— Brano scelto —
Nel mese scorso abbiamo chiesto all’apostolo Paolo qual era il suo concetto di missione e con quali attitudini noi dobbiamo vivere la missione. È importante interrogarci oggi, dato che esistono molti equivoci e molte attività sono catalogate sotto l’etichetta di missione. Penso che la cosa migliore sia lasciarci guidare e illuminare dal pensiero che l’apostolo Paolo esprime nella sua prima lettera ai Tessalonicesi.

Annunciare il vangelo. Missione è annunciare il vangelo di Dio. Paolo arriva a Tessalonica provenendo da Filippi (cf. Atti 16,19-40), dove aveva sofferto insulti e persecuzione. Con franchezza e coraggio, decide di annunciare anche in questa città la buona Notizia e lo fa in mezzo a notevoli sofferenze e contrarietà. Lo sostiene “il coraggio che gli viene da Dio”. Afferma: “Dio ci ha trovati degni di affidarci la predicazione del suo vangelo”.

L’apostolo ha una certezza: la missione non è annunciare se stesso, ma qualcosa che non gli appartiene, cioè il vangelo, che è di Dio (2Cor 4,5-7). In questa certezza, Paolo è in continuità con il profeta Isaia: il messaggio è di Dio; egli è solamente messaggero, testimone, collaboratore, ministro, amministratore. Agli amministratori viene richiesta la dote della fedeltà (1Cor 4,1-2).

Un’esperienza di vita. Missione è condividere un’esperienza di vita. Paolo non fa bei discorsi né perde tempo in teorie. Racconta come egli ha vissuto la missione, mostrandoci innanzitutto ciò che non ha fatto: “il nostro annuncio non è stato mosso da inganno; non abbiamo usato frode; non abbiamo cercato la gloria umana...”  La missione è innanzitutto convivere e condividere un’esperienza di fede, un’esperienza di gratuità. Infatti egli afferma che è solamente apostolo e servo di Gesù Cristo.

Poi parla delle convinzioni che lo hanno accompagnato e orientato nel suo agire. “Pur potendo far valere l’autorità di apostolo”, non agisce con autorità, ma con gli stessi sentimenti amorevoli di una  madre, di un padre: “così affezionati a voi, avremmo voluto darvi non solo il vangelo di Dio, ma la nostra stessa vita”.

Sensibile alla situazione di povertà in cui la comunità viveva, egli prende la decisione di faticare: “lavorando notte e giorno per non essere di peso ad alcuno, vi abbiamo annunciato il vangelo di Dio”. Fa un lavoro rimunerato per mantenere se stesso, per non essere di peso a chi vive una vita di penuria.

— Esercizi —
(A) Nel brano sulla missione secondo l'apostolo Paolo, da quale città arriva Paolo a Tessalonica?
(B) Continua il brano sulla missione secondo l'apostolo Paolo, partendo dopo la sua ultima frase.

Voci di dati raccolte

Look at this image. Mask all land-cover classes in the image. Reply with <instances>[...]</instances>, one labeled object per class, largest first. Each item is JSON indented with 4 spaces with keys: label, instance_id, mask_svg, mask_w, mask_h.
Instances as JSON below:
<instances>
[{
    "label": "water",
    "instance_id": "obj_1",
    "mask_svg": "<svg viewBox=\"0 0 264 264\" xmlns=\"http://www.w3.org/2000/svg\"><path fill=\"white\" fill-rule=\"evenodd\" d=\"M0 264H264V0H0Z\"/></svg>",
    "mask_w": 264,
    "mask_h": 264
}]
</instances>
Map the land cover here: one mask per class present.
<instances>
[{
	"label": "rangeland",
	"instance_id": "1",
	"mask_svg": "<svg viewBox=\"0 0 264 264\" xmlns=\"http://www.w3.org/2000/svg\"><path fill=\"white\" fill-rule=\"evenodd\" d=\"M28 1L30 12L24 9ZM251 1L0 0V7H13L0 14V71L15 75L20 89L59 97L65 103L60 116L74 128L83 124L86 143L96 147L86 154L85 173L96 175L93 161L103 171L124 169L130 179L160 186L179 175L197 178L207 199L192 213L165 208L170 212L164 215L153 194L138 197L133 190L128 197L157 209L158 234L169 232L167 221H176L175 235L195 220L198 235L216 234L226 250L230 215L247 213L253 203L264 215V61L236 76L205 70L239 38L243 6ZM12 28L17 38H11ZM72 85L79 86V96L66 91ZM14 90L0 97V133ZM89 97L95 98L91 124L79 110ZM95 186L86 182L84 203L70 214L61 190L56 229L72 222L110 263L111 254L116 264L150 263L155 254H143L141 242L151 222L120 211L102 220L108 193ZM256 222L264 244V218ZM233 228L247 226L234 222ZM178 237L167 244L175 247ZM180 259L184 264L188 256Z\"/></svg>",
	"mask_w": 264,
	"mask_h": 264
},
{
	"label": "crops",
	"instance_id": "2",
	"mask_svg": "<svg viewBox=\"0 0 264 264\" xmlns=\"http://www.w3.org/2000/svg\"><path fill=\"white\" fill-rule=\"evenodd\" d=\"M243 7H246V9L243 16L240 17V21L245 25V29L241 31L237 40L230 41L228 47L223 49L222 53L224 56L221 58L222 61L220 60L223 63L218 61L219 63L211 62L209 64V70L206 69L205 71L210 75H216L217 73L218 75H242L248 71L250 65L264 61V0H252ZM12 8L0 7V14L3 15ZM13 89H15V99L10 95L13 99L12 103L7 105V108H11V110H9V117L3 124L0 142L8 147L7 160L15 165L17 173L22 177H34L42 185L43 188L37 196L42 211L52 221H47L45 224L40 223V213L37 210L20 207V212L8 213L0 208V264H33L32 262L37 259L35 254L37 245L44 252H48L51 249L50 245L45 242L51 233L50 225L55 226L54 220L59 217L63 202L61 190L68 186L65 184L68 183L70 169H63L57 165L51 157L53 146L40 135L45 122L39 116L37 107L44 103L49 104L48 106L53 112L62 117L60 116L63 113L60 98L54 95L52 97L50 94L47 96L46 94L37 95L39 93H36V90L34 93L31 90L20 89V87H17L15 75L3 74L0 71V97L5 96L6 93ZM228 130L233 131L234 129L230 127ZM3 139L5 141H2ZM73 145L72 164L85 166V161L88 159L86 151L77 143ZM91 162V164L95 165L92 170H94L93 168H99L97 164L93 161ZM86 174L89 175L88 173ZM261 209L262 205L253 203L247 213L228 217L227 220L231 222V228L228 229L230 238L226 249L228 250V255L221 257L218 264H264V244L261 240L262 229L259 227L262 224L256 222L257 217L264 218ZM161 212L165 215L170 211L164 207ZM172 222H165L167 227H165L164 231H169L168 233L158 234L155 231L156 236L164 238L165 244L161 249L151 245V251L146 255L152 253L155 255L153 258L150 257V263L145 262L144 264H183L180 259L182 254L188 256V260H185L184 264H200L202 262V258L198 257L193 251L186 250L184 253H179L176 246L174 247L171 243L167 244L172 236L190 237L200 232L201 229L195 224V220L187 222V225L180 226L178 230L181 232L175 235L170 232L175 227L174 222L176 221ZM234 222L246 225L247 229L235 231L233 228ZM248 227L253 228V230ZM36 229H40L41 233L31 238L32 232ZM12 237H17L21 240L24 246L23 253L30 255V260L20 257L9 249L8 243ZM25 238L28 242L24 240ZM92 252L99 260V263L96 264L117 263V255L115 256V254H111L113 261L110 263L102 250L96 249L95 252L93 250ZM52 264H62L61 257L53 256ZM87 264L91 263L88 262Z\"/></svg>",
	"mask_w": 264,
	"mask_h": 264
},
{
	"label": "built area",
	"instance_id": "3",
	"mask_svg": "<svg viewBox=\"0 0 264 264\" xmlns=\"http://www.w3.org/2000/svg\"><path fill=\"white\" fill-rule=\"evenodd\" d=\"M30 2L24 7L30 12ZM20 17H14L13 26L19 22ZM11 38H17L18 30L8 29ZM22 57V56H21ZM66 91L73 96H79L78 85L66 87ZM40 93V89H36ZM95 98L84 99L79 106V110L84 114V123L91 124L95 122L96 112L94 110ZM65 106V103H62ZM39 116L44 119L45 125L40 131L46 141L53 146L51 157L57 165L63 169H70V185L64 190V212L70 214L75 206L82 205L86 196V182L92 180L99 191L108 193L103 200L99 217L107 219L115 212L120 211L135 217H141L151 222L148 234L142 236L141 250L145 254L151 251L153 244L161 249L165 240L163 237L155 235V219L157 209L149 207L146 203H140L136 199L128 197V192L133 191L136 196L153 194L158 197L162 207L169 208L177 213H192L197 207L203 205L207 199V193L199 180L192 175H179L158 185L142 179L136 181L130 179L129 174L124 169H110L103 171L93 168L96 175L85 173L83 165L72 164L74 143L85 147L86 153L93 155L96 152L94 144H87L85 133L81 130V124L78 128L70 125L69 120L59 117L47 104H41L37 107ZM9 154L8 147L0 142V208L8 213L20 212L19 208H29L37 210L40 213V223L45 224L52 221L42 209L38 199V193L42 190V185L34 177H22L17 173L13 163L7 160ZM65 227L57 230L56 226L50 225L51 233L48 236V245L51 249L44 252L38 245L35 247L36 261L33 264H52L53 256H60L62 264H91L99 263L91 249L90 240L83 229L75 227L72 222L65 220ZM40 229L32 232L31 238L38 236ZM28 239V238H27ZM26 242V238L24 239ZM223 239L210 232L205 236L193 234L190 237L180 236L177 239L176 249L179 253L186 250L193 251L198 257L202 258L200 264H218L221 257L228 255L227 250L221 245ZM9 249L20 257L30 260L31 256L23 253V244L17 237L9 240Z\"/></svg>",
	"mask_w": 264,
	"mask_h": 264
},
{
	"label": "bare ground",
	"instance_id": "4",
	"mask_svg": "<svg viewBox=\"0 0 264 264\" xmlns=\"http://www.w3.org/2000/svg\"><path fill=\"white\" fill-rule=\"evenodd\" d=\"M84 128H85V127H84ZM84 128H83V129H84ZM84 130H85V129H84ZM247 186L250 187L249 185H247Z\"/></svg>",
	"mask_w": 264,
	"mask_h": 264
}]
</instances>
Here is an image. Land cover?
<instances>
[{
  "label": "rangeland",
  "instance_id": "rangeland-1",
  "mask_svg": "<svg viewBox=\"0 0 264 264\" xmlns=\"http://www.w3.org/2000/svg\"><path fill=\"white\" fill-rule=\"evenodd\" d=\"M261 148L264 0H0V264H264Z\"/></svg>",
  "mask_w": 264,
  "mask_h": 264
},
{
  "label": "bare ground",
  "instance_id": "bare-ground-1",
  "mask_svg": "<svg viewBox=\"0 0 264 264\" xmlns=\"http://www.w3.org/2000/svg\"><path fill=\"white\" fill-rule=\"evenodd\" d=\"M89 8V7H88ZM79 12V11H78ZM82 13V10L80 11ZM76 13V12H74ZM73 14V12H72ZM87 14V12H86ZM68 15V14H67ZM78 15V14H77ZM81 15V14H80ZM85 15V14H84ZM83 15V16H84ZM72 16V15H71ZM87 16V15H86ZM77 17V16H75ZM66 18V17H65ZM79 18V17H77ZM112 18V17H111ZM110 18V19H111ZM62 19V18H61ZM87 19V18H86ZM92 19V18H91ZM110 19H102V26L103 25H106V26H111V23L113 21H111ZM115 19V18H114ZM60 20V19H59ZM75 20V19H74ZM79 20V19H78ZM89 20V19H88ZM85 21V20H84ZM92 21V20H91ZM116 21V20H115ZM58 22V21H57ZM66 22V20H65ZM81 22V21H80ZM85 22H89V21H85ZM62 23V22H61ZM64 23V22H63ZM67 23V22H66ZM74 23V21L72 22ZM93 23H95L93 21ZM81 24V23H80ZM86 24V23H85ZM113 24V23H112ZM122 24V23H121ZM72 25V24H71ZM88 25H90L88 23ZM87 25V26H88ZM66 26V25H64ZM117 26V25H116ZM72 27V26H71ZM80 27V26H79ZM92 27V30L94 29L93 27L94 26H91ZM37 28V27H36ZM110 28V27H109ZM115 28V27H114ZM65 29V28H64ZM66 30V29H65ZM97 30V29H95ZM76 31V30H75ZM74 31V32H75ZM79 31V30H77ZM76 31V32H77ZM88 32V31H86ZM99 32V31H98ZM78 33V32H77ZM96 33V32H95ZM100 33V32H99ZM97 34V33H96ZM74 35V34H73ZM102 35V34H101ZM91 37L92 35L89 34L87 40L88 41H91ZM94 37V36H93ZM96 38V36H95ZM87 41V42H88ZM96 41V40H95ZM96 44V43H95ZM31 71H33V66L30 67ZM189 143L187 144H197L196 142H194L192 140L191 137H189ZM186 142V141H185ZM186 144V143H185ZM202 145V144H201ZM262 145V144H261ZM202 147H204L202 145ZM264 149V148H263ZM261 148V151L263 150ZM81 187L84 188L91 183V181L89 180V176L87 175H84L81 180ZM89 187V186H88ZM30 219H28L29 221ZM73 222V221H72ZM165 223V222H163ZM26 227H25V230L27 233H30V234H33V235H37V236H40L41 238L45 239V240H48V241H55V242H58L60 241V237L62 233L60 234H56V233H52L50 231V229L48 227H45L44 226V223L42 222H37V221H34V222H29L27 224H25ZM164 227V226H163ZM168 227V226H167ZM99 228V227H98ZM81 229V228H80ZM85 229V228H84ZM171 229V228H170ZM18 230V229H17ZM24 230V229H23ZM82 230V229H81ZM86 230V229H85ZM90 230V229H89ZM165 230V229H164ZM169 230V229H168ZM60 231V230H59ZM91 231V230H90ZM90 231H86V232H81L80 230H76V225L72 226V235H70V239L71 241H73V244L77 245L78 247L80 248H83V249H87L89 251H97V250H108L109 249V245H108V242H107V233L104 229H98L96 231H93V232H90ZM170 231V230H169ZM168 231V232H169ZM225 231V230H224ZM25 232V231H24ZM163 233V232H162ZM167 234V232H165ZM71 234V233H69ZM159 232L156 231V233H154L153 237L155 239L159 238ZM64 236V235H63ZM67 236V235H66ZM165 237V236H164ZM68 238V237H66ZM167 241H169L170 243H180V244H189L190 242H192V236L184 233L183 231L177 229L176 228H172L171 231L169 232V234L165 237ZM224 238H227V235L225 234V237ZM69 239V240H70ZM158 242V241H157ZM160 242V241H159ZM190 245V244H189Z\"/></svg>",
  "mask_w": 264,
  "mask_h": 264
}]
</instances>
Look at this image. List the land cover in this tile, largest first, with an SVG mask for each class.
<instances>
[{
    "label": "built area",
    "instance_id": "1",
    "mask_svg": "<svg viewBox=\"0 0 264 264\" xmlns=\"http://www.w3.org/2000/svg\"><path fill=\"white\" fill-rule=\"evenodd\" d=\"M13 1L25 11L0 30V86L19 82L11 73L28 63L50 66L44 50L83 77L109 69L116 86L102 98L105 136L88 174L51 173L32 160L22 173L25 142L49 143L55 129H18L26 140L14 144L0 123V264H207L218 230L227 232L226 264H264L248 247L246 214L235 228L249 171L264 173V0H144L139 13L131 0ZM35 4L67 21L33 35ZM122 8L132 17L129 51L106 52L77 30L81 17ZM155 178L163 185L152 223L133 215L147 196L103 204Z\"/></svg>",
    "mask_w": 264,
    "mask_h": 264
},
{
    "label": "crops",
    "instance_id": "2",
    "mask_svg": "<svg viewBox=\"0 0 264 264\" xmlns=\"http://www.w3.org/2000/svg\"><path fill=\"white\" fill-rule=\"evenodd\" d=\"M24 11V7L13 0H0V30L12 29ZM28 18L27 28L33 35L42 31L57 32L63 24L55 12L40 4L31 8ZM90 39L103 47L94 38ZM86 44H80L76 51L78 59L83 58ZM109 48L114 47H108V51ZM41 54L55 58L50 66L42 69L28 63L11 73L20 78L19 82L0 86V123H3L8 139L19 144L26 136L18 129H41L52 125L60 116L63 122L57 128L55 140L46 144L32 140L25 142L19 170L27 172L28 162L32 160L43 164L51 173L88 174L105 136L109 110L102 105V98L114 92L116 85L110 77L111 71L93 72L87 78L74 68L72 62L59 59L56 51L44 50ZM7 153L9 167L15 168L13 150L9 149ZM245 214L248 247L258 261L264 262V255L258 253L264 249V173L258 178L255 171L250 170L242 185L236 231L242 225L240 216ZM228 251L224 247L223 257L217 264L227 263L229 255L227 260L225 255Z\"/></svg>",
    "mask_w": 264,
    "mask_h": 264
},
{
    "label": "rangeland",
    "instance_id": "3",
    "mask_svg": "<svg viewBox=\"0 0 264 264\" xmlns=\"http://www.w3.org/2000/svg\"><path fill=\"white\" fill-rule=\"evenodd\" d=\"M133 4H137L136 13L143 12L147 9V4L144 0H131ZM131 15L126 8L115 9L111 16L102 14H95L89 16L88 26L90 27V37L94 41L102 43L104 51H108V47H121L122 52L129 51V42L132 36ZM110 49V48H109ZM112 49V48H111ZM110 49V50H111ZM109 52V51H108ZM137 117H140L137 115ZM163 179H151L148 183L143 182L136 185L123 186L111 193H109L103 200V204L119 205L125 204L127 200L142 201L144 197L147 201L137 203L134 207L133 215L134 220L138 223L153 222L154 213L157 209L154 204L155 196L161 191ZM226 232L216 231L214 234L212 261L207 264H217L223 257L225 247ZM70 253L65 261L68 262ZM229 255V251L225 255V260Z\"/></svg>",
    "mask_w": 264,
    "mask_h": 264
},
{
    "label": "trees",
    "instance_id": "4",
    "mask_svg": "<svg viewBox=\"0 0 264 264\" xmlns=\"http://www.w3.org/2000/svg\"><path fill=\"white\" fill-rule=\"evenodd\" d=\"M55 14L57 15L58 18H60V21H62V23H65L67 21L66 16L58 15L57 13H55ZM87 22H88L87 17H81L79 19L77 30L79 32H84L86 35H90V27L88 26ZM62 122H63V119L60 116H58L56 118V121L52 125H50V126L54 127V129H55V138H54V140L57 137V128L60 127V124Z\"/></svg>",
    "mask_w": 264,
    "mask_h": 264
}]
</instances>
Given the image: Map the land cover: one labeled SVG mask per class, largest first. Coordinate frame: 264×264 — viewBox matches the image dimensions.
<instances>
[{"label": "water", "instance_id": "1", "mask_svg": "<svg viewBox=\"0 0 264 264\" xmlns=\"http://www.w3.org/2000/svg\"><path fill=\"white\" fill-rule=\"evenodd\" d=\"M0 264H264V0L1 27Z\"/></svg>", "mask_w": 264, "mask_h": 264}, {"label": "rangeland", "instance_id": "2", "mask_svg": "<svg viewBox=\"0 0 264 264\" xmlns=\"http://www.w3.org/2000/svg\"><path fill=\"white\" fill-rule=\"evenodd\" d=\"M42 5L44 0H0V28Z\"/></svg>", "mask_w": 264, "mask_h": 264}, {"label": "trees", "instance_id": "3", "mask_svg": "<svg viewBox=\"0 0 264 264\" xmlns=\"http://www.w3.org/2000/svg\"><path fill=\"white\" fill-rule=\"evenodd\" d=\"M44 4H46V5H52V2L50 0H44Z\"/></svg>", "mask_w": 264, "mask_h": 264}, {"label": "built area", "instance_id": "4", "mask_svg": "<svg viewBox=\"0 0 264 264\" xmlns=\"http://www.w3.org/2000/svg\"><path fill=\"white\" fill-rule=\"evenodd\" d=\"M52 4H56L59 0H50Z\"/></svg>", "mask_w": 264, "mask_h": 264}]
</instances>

— Risultati per esercizio —
(A) Da Filippi.

(B)
Lavoro di operaio e lavoro apostolico; vita e parola, per annunciare il vangelo di Dio: “vi abbiamo esortato, incoraggiato e scongiurato...”. Missione vuol dire condividere la durezza della vita e condividere la buona Notizia del Regno.

Per vivere i valori del Regno. “La mia venuta in mezzo a voi non è stata vana... Vi ho esortato a vivere in modo degno di quel Dio che vi chiama al suo regno e alla sua gloria”. Missione è annuncio del vangelo di Dio, è convocazione a vivere secondo l’annuncio ricevuto e accolto, seguendo l’esempio di colui che è il portatore della buona Notizia.

I missionari e le missionarie sono autentici servi e serve dell’annuncio, offerto nella condivisione della vita. Una vita che deve testimoniare e anticipare i valori del regno di Dio in mezzo all’umanità.

Oggi scriviamo libri sul metodo missionario di Paolo. Non è necessario fare questo sforzo. Piuttosto, guardiamo all’apostolo: con franchezza ha aperto cammini nuovi, ha osato per il nuovo, ha messo a rischio la sua propria vita. Soprattutto, è vissuto da missionario con questi sentimenti: “Portiamo il tesoro in vasi di creta, perché appaia che questa potenza straordinaria viene da Dio e non da noi. Così in noi opera la morte, ma in voi la vita.” (2Cor 4,7-12).

Ci chiediamo: quali cammini siamo chiamati a aprire noi oggi in mezzo all’umanità?